Я смотрел на нее не в силах вымолвить ни слова от охватившего меня отчаяния и примешавшегося к нему удивления, а она… смеялась, и это было страшно. Еще более страшно от того, что смех ее был искренне счастливым. Я смотрел на ее развивающиеся рыжие волосы, выбившиеся неизвестно откуда налетевшим порывом ветра из-под капюшона; на ее большие серые глаза, на женственность черт ее прекрасного лица и не мог поверить, что смерть одного человека и «падение» другого могли доставить этому ангелу такое удовольствие. Но я и по сию пору, как наяву, вижу перед собой искорки ее красивых смеющихся глаз и раскрытый в радостном хохоте рот, обнажающий обрамленные линиями прелестных розовых губ маленькие белоснежные зубки, и у меня не остается более сомнений – она действительно была рада.
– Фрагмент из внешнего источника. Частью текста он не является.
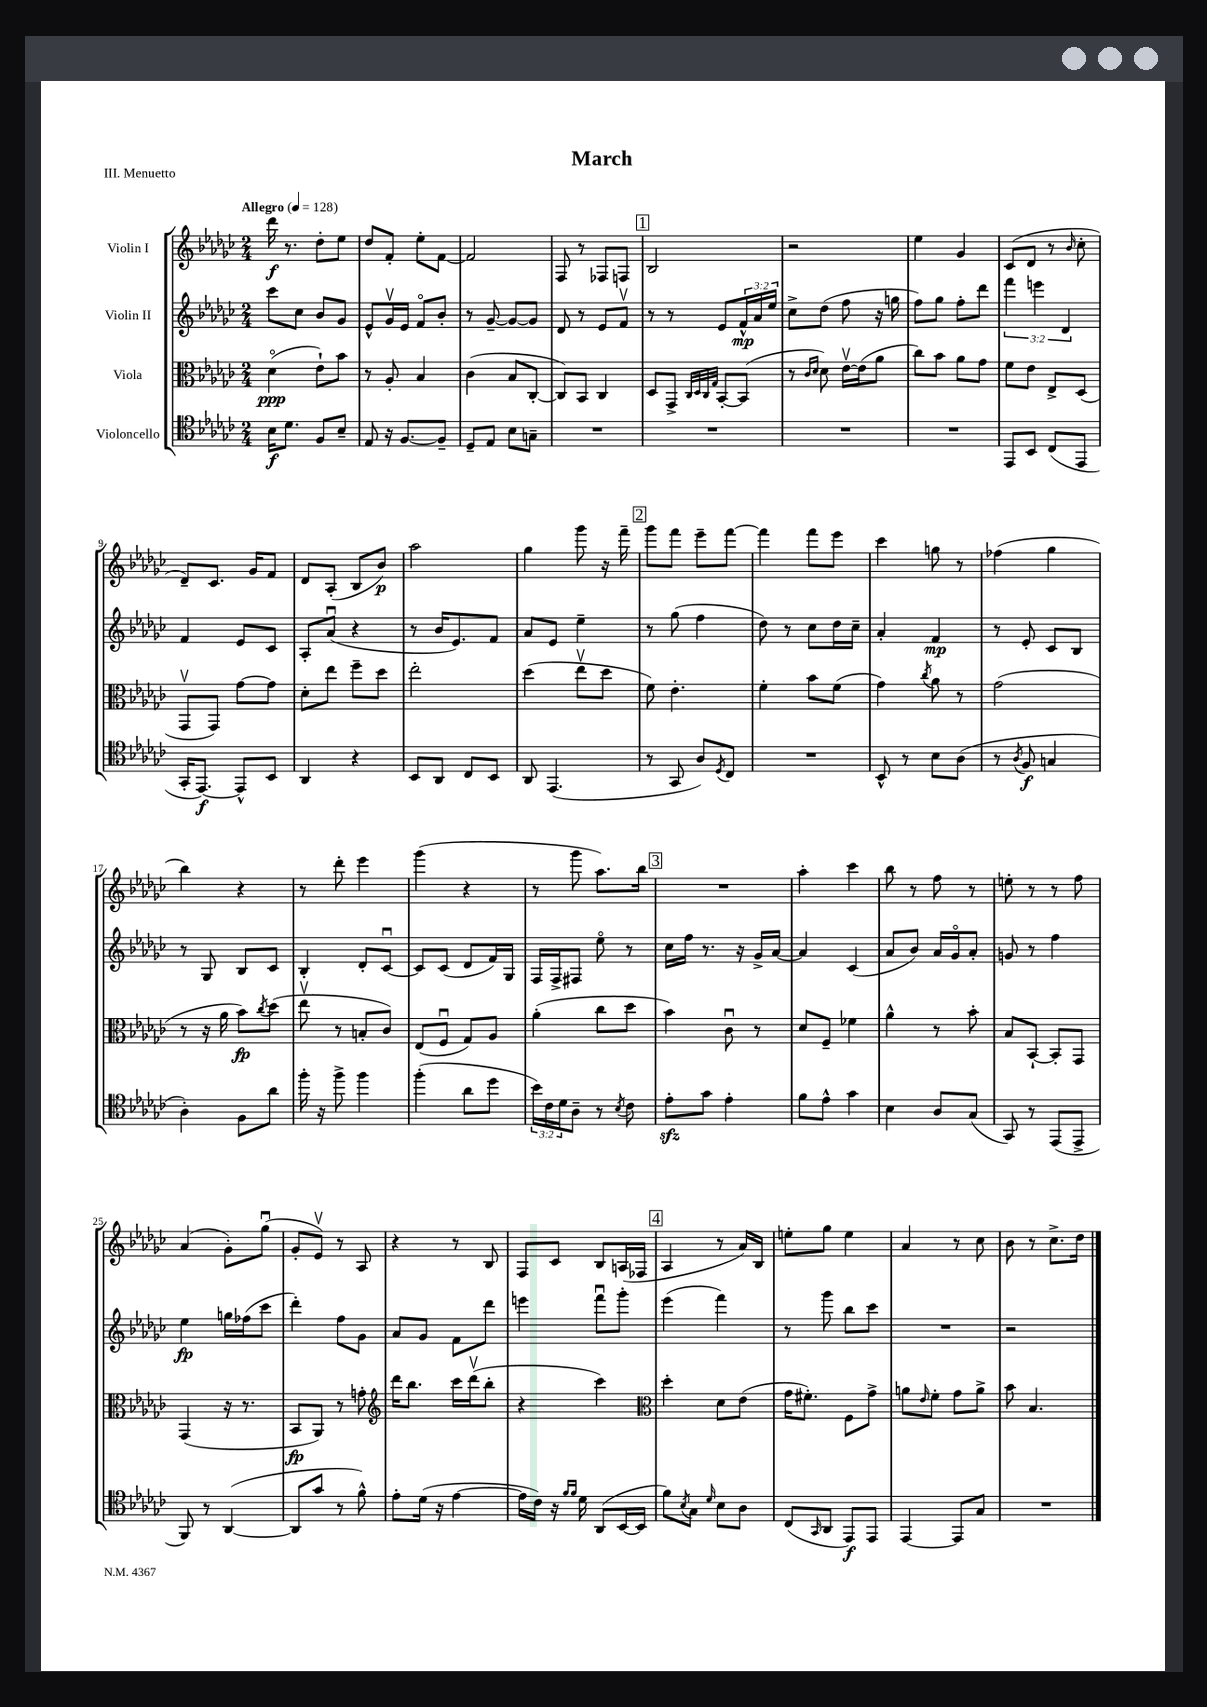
\header { title = "March" piece = "III. Menuetto" }
<<
\new StaffGroup <<
\new Staff = "s0" \with { instrumentName = "Violin I" } {
    \clef treble \key ges \major \numericTimeSignature \time 2/4 \tempo "Allegro" 4 = 128
    des'''16\f r8. des''8-. ees''8 |
    des''8 f'8-. ees''8-. f'8~ |
    f'2 |
    f8 r8 fes8 f8 |
    \mark \markup { \box "1" } bes2 |
    r2 |
    ees''4 ges'4 |
    ces'8( des'8 r8 \grace { bes'16 } ces''8-. |
    des'8--) ces'8. ges'16 f'8 |
    des'8 aes8-.( bes8 bes'8\p) |
    aes''2 |
    ges''4 ges'''8 r16 f'''16-- |
    \mark \markup { \box "2" } ges'''8 f'''8 ees'''8-- f'''8~ |
    f'''4 f'''8 ees'''8 |
    ces'''4 g''8 r8 |
    fes''4( ges''4 |
    bes''4) r4 |
    r8 des'''8-. ees'''4 |
    ges'''4( r4 |
    r8 ges'''8 aes''8.) bes''16 |
    \mark \markup { \box "3" } R2 |
    aes''4-. ces'''4 |
    bes''8 r8 f''8 r8 |
    e''8-. r8 r8 f''8 |
    aes'4( ges'8-.) ges''8\downbow( |
    ges'8-. ees'8\upbow) r8 aes8 |
    r4 r8 bes8 |
    f8 ces'8 bes8 a16( fes16 |
    \mark \markup { \box "4" } aes4 r8 aes'16) bes16 |
    e''8-. ges''8 e''4 |
    aes'4 r8 ces''8 |
    bes'8 r8 ces''8.-> des''16 \bar "|." |
}
\new Staff = "s1" \with { instrumentName = "Violin II" } {
    \clef treble \key ges \major \numericTimeSignature \time 2/4 \override Staff.TupletNumber.text = #tuplet-number::calc-fraction-text
    ces'''8 ces''8 bes'8 ges'8 |
    ees'8-^ ges'16\upbow ees'16 f'8\flageolet bes'8-. |
    r8 ges'8~-- ges'8~ ges'8 |
    des'8 r8 ees'8 f'8\upbow |
    \mark \markup { \box "1" } r8 r8 ees'8 \tuplet 3/2 { f'16-^\mp aes'16 ees''16 } |
    ces''8-> des''8( f''8 r16 g''16 |
    f''8) ges''8 f''8-. des'''8 |
    \tuplet 3/2 { f'''4 e'''4 des'4 } |
    f'4 ees'8 ces'8 |
    aes8-. aes'8\downbow( r4 |
    r8 bes'16 ees'8.) f'8 |
    aes'8 ees'8 ees''4-- |
    \mark \markup { \box "2" } r8 ges''8( f''4 |
    des''8) r8 ces''8 des''16 ces''16-- |
    aes'4-. f'4\mp |
    r8 ees'8-. ces'8 bes8 |
    r8 ges8 bes8 ces'8 |
    bes4-. des'8-. ces'8~\downbow |
    ces'8 ces'8( des'8 f'16) ges16 |
    f16 f16-> fis8 ees''8\flageolet r8 |
    \mark \markup { \box "3" } ces''16 f''16 r8. r16 ges'16-> aes'16~ |
    aes'4 ces'4( |
    aes'8 bes'8) aes'16 ges'16\flageolet aes'8-. |
    g'8 r8 f''4 |
    ees''4\fp g''16 fes''16( ces'''8 |
    des'''4-.) f''8 ges'8 |
    aes'8 ges'8 f'8 des'''8 |
    e'''4 f'''8\downbow ges'''8-. |
    \mark \markup { \box "4" } ees'''4( f'''4) |
    r8 ges'''8 bes''8 ces'''8 |
    R2 |
    r2 \bar "|." |
}
\new Staff = "s2" \with { instrumentName = "Viola" } {
    \clef alto \key ges \major \numericTimeSignature \time 2/4
    des'4\flageolet\ppp( ees'8-!) bes'8 |
    r8 aes8-. bes4 |
    ces'4( bes8 ces8~-. |
    ces8) bes,8 ces4 |
    \mark \markup { \box "1" } des8 ges,8-> \grace { ces32 des32 ces32 ges32 } bes,8~-. bes,8( |
    r8 \grace { ces'16 des'16 } des'8) ees'16~\upbow ees'16( aes'8 |
    ces''8) bes'8 aes'8 ges'8 |
    f'8 ees'8 ees8-> des8( |
    ges,8\upbow ges,8) ges'8~ ges'8 |
    des'8-. ees''8 f''8-- des''8 |
    ees''2-. |
    des''4( ees''8\upbow des''8 |
    \mark \markup { \box "2" } f'8) ees'4.-. |
    f'4-. bes'8 f'8( |
    ges'4) \acciaccatura { ces''8 } aes'8 r8 |
    ges'2( |
    r8 r16 aes'16 bes'8\fp) \acciaccatura { ces''8 } des''8( |
    ees''8\upbow r8 b8-. ces'8) |
    ees8( f8\downbow ges8) aes8 |
    aes'4-.( ces''8 des''8 |
    \mark \markup { \box "3" } bes'4) ces'8\downbow r8 |
    des'8 f8-- fes'4 |
    aes'4-^ r8 bes'8-. |
    bes8 bes,8~-! bes,8-. ges,8 |
    ges,4( r16 r8. |
    bes,8\fp aes,8) r8 g'8-. |
    \clef treble des'''16 bes''8. ces'''16 des'''16\upbow( bes''8-. |
    r4 ces'''4) |
    \mark \markup { \box "4" } \clef alto des''4-. des'8 ees'8( |
    ges'16 fis'8.-.) f8 ges'8-> |
    a'8 \grace { ees'16 } f'8-. ges'8 a'8-> |
    bes'8 bes4. \bar "|." |
}
\new Staff = "s3" \with { instrumentName = "Violoncello" } {
    \clef tenor \key ges \major \numericTimeSignature \time 2/4 \override Staff.TupletNumber.text = #tuplet-number::calc-fraction-text
    bes16\f des'8. f8 bes8-- |
    ees8 r16 f8.~ f8-- |
    des8-- ees8 bes8 g8-- |
    R2 |
    \mark \markup { \box "1" } R2 |
    R2 |
    R2 |
    ees,8 bes,8 ces8( ees,8 |
    ges,16-. ees,8.~\f) ees,8-^ bes,8 |
    aes,4 r4 |
    bes,8 aes,8 ces8 bes,8 |
    aes,8 ees,4.( |
    \mark \markup { \box "2" } r8 ges,8 aes8) \acciaccatura { des8 } ces8 |
    R2 |
    bes,8-^ r8 bes8 aes8( |
    r8 \acciaccatura { aes8 } f8\f g4 |
    aes4-.) f8 aes'8 |
    f''16-. r16 f''8-> f''4 |
    f''4-.( aes'8 des''8 |
    \tuplet 3/2 { bes'16) ces'16 des'16 } aes8-- r8 \acciaccatura { bes8 } ces'8 |
    \mark \markup { \box "3" } ees'8-.\sfz ges'8 ees'4-. |
    f'8 ees'8-^ ges'4 |
    bes4 aes8 ges8( |
    ges,8) r8 ees,8( ees,8-> |
    f,8) r8 aes,4~( |
    aes,8 ges'8 r8 f'8-^) |
    ees'8-. des'16( r16 ees'4~ |
    ees'16 ces'16) r16 \grace { f'16 f'16 } des'16 aes,8( bes,16~ bes,16 |
    \mark \markup { \box "4" } f'8) \acciaccatura { bes8 } ges8 \grace { des'16 } bes8 aes8 |
    ces8( \grace { ges,16 } aes,8 ees,8\f) ees,8 |
    ees,4~ ees,8 ges8 |
    R2 \bar "|." |
}
>>
>>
Пораженный, я поднял руку для того чтобы перекреститься, но заметив мое движение эта «страшно-прекрасная» женщина вдруг перестала смеяться, выражения радости сменилось на ее лице недоумением и какой-то даже растерянностью, а в глазах, которые казалось, стремились заглянуть мне прямо в душу, появилась непонятная смесь страдания и надежды. Выпростав из-под плаща свою тонкую поражающую изяществом руку, она призывным жестом протянула ее в мою сторону, будто желая увлечь меня за собой или удержать, что-то от нее ускользающее.
Я, было, отвлекся, наблюдая эту перемену, но вдруг с удивлением заметил на ее руке, чуть повыше запястья, ожог в виде креста. Еще так недавно я оставил подобный след своим распятием несчастному Скину, чтобы можно было ошибиться. И я продолжил креститься. Целая гамма чувств отразилась тогда на ее лице: отчаяние, раздражение, ярость, сменяя друг друга, преображали этот прекрасный лик; гнев же окончательно исказил его. Пылая охватившей ее злобой, она бросилась на меня и я, так и не закончив сотворение крестного знамения, отвернулся, прикрывая себя рукой от дьявольского виденья. И она… исчезла. Растворилась, оставив вместо себя облачко густого черного дыма, зависшее в нескольких дюймах от меня и скоро так же рассеявшееся. Однако это не стало для меня облегчением, ведь стоило ей исчезнуть, как вокруг меня вновь сомкнулась плотная завеса белесого тумана, а откуда-то сверху крупными хлопьями повалил снег. Все это сливалось в сплошное белое месиво, создавая впечатление окружающей меня пустоты, обостряемое к тому же абсолютной, ничем не нарушаемой, тишиной. И в этой пустоте существовали теперь только я и бездыханное тело человека, чья жизнь была невольно мною прервана. Во всем мире я остался один на один со своей жертвой, один на один с грехом. И я должен был принять его, но не смог. Я должен был раскаяться, подвергнуться суду и позволить свершиться возмездию. Но если за раскаянием дело не стало, то публичному признанию я предпочел этот дневник, суду – совесть, а казни – жизнь.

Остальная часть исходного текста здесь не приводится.